▶ DIRECTIVE: All of the data must be output exactly, with every picture left out.

[EXERCISE MATERIAL — start]

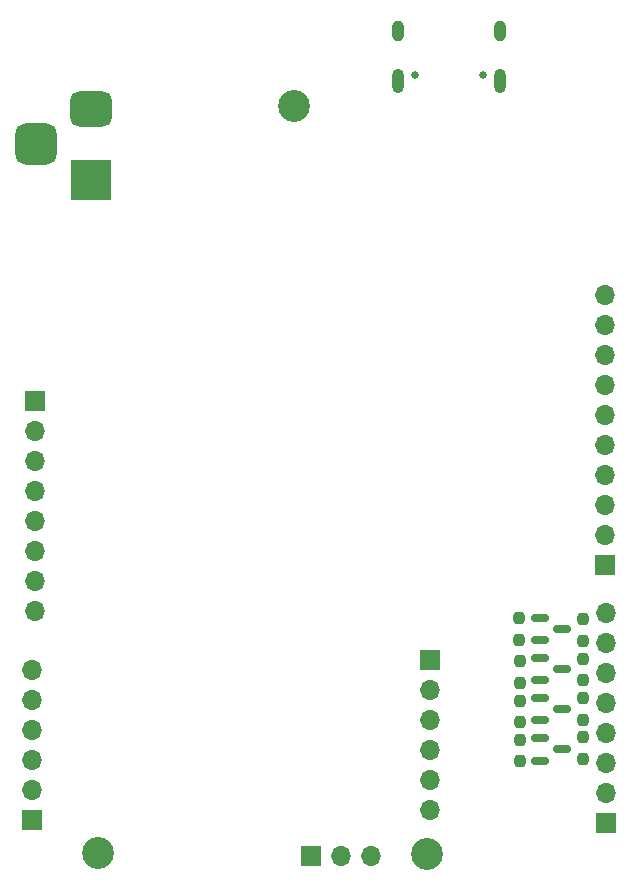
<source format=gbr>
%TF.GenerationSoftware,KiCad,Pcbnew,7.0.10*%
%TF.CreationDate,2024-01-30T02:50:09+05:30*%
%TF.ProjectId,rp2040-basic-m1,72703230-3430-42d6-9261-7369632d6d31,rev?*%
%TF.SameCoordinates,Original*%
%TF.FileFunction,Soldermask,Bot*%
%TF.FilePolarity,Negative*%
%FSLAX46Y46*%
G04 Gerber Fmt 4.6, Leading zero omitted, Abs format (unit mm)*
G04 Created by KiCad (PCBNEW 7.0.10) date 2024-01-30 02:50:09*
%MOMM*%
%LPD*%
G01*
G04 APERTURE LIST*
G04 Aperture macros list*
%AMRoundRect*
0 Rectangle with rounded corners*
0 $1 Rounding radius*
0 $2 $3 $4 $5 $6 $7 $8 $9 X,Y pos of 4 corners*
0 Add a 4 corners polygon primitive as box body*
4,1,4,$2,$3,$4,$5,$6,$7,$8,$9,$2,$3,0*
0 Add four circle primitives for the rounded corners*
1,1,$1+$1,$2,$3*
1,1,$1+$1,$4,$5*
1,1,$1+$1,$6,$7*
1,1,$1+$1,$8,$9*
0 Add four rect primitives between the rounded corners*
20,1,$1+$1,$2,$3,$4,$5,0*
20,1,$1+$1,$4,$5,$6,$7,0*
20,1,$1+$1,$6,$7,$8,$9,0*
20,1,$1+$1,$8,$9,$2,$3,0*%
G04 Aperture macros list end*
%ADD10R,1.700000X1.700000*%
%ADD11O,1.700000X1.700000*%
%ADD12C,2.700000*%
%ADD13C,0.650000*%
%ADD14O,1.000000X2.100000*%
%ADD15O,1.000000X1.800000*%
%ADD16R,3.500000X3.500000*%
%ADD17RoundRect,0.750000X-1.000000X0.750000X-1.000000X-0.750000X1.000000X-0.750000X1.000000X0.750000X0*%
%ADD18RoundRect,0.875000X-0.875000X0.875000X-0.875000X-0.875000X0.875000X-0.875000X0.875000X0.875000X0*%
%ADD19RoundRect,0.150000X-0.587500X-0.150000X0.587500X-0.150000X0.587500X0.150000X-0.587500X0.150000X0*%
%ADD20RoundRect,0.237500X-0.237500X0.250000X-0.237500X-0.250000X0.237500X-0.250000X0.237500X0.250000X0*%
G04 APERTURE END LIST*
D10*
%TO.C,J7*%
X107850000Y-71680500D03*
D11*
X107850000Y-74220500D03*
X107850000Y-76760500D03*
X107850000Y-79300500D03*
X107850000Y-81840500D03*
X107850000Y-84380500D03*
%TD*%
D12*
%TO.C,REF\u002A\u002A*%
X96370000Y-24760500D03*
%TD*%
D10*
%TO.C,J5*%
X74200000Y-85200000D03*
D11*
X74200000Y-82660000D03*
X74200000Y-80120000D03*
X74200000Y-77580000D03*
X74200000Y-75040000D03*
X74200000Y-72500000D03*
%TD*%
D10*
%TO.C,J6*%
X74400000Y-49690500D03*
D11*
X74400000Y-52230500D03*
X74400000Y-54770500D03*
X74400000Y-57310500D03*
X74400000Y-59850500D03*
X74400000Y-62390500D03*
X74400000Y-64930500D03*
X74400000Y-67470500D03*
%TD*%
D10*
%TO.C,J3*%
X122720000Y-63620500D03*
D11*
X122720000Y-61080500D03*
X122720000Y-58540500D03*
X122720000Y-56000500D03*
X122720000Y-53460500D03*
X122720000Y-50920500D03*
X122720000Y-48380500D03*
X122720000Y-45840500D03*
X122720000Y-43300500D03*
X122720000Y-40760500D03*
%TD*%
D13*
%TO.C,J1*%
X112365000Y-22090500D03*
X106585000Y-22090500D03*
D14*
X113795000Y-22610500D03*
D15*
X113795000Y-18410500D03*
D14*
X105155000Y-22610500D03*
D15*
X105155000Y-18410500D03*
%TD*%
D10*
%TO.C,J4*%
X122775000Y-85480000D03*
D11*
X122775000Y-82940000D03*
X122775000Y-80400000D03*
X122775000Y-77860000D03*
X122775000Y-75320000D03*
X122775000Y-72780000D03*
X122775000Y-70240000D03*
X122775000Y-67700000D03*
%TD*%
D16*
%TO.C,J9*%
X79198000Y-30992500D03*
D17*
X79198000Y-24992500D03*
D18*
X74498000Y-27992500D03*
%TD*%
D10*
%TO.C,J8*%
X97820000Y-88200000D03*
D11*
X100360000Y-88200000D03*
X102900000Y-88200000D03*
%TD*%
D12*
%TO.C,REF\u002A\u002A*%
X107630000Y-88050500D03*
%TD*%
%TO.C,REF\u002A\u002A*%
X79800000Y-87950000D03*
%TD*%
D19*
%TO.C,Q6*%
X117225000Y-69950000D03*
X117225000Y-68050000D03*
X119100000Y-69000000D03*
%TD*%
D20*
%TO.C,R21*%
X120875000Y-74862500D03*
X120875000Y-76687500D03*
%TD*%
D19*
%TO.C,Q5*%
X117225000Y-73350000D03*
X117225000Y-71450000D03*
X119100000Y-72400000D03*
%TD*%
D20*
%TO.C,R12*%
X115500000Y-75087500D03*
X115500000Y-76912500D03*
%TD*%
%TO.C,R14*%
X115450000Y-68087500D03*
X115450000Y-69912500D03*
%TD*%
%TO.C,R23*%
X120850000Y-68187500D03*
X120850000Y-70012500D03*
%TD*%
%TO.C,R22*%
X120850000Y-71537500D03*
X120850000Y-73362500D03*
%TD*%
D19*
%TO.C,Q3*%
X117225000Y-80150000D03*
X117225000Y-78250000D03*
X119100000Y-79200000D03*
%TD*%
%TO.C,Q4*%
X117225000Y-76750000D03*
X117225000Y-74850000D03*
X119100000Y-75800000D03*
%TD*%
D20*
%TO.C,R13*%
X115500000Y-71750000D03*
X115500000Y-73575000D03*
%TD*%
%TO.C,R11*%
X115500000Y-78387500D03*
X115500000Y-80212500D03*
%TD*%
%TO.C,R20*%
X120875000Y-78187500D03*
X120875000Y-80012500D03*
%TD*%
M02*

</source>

[EXERCISE MATERIAL — finish]

▶ YOUR SOLUTION:
<source format=gbr>
%TF.GenerationSoftware,KiCad,Pcbnew,7.0.10*%
%TF.CreationDate,2024-01-30T02:50:09+05:30*%
%TF.ProjectId,rp2040-basic-m1,72703230-3430-42d6-9261-7369632d6d31,rev?*%
%TF.SameCoordinates,Original*%
%TF.FileFunction,Soldermask,Bot*%
%TF.FilePolarity,Negative*%
%FSLAX46Y46*%
G04 Gerber Fmt 4.6, Leading zero omitted, Abs format (unit mm)*
G04 Created by KiCad (PCBNEW 7.0.10) date 2024-01-30 02:50:09*
%MOMM*%
%LPD*%
G01*
G04 APERTURE LIST*
G04 Aperture macros list*
%AMRoundRect*
0 Rectangle with rounded corners*
0 $1 Rounding radius*
0 $2 $3 $4 $5 $6 $7 $8 $9 X,Y pos of 4 corners*
0 Add a 4 corners polygon primitive as box body*
4,1,4,$2,$3,$4,$5,$6,$7,$8,$9,$2,$3,0*
0 Add four circle primitives for the rounded corners*
1,1,$1+$1,$2,$3*
1,1,$1+$1,$4,$5*
1,1,$1+$1,$6,$7*
1,1,$1+$1,$8,$9*
0 Add four rect primitives between the rounded corners*
20,1,$1+$1,$2,$3,$4,$5,0*
20,1,$1+$1,$4,$5,$6,$7,0*
20,1,$1+$1,$6,$7,$8,$9,0*
20,1,$1+$1,$8,$9,$2,$3,0*%
G04 Aperture macros list end*
%ADD10R,1.700000X1.700000*%
%ADD11O,1.700000X1.700000*%
%ADD12C,2.700000*%
%ADD13C,0.650000*%
%ADD14O,1.000000X2.100000*%
%ADD15O,1.000000X1.800000*%
%ADD16R,3.500000X3.500000*%
%ADD17RoundRect,0.750000X-1.000000X0.750000X-1.000000X-0.750000X1.000000X-0.750000X1.000000X0.750000X0*%
%ADD18RoundRect,0.875000X-0.875000X0.875000X-0.875000X-0.875000X0.875000X-0.875000X0.875000X0.875000X0*%
%ADD19RoundRect,0.150000X-0.587500X-0.150000X0.587500X-0.150000X0.587500X0.150000X-0.587500X0.150000X0*%
%ADD20RoundRect,0.237500X-0.237500X0.250000X-0.237500X-0.250000X0.237500X-0.250000X0.237500X0.250000X0*%
G04 APERTURE END LIST*
D10*
%TO.C,J7*%
X107850000Y-71680500D03*
D11*
X107850000Y-74220500D03*
X107850000Y-76760500D03*
X107850000Y-79300500D03*
X107850000Y-81840500D03*
X107850000Y-84380500D03*
%TD*%
D12*
%TO.C,REF\u002A\u002A*%
X96370000Y-24760500D03*
%TD*%
D10*
%TO.C,J5*%
X74200000Y-85200000D03*
D11*
X74200000Y-82660000D03*
X74200000Y-80120000D03*
X74200000Y-77580000D03*
X74200000Y-75040000D03*
X74200000Y-72500000D03*
%TD*%
D10*
%TO.C,J6*%
X74400000Y-49690500D03*
D11*
X74400000Y-52230500D03*
X74400000Y-54770500D03*
X74400000Y-57310500D03*
X74400000Y-59850500D03*
X74400000Y-62390500D03*
X74400000Y-64930500D03*
X74400000Y-67470500D03*
%TD*%
D10*
%TO.C,J3*%
X122720000Y-63620500D03*
D11*
X122720000Y-61080500D03*
X122720000Y-58540500D03*
X122720000Y-56000500D03*
X122720000Y-53460500D03*
X122720000Y-50920500D03*
X122720000Y-48380500D03*
X122720000Y-45840500D03*
X122720000Y-43300500D03*
X122720000Y-40760500D03*
%TD*%
D13*
%TO.C,J1*%
X112365000Y-22090500D03*
X106585000Y-22090500D03*
D14*
X113795000Y-22610500D03*
D15*
X113795000Y-18410500D03*
D14*
X105155000Y-22610500D03*
D15*
X105155000Y-18410500D03*
%TD*%
D10*
%TO.C,J4*%
X122775000Y-85480000D03*
D11*
X122775000Y-82940000D03*
X122775000Y-80400000D03*
X122775000Y-77860000D03*
X122775000Y-75320000D03*
X122775000Y-72780000D03*
X122775000Y-70240000D03*
X122775000Y-67700000D03*
%TD*%
D16*
%TO.C,J9*%
X79198000Y-30992500D03*
D17*
X79198000Y-24992500D03*
D18*
X74498000Y-27992500D03*
%TD*%
D10*
%TO.C,J8*%
X97820000Y-88200000D03*
D11*
X100360000Y-88200000D03*
X102900000Y-88200000D03*
%TD*%
D12*
%TO.C,REF\u002A\u002A*%
X107630000Y-88050500D03*
%TD*%
%TO.C,REF\u002A\u002A*%
X79800000Y-87950000D03*
%TD*%
D19*
%TO.C,Q6*%
X117225000Y-69950000D03*
X117225000Y-68050000D03*
X119100000Y-69000000D03*
%TD*%
D20*
%TO.C,R21*%
X120875000Y-74862500D03*
X120875000Y-76687500D03*
%TD*%
D19*
%TO.C,Q5*%
X117225000Y-73350000D03*
X117225000Y-71450000D03*
X119100000Y-72400000D03*
%TD*%
D20*
%TO.C,R12*%
X115500000Y-75087500D03*
X115500000Y-76912500D03*
%TD*%
%TO.C,R14*%
X115450000Y-68087500D03*
X115450000Y-69912500D03*
%TD*%
%TO.C,R23*%
X120850000Y-68187500D03*
X120850000Y-70012500D03*
%TD*%
%TO.C,R22*%
X120850000Y-71537500D03*
X120850000Y-73362500D03*
%TD*%
D19*
%TO.C,Q3*%
X117225000Y-80150000D03*
X117225000Y-78250000D03*
X119100000Y-79200000D03*
%TD*%
%TO.C,Q4*%
X117225000Y-76750000D03*
X117225000Y-74850000D03*
X119100000Y-75800000D03*
%TD*%
D20*
%TO.C,R13*%
X115500000Y-71750000D03*
X115500000Y-73575000D03*
%TD*%
%TO.C,R11*%
X115500000Y-78387500D03*
X115500000Y-80212500D03*
%TD*%
%TO.C,R20*%
X120875000Y-78187500D03*
X120875000Y-80012500D03*
%TD*%
M02*

</source>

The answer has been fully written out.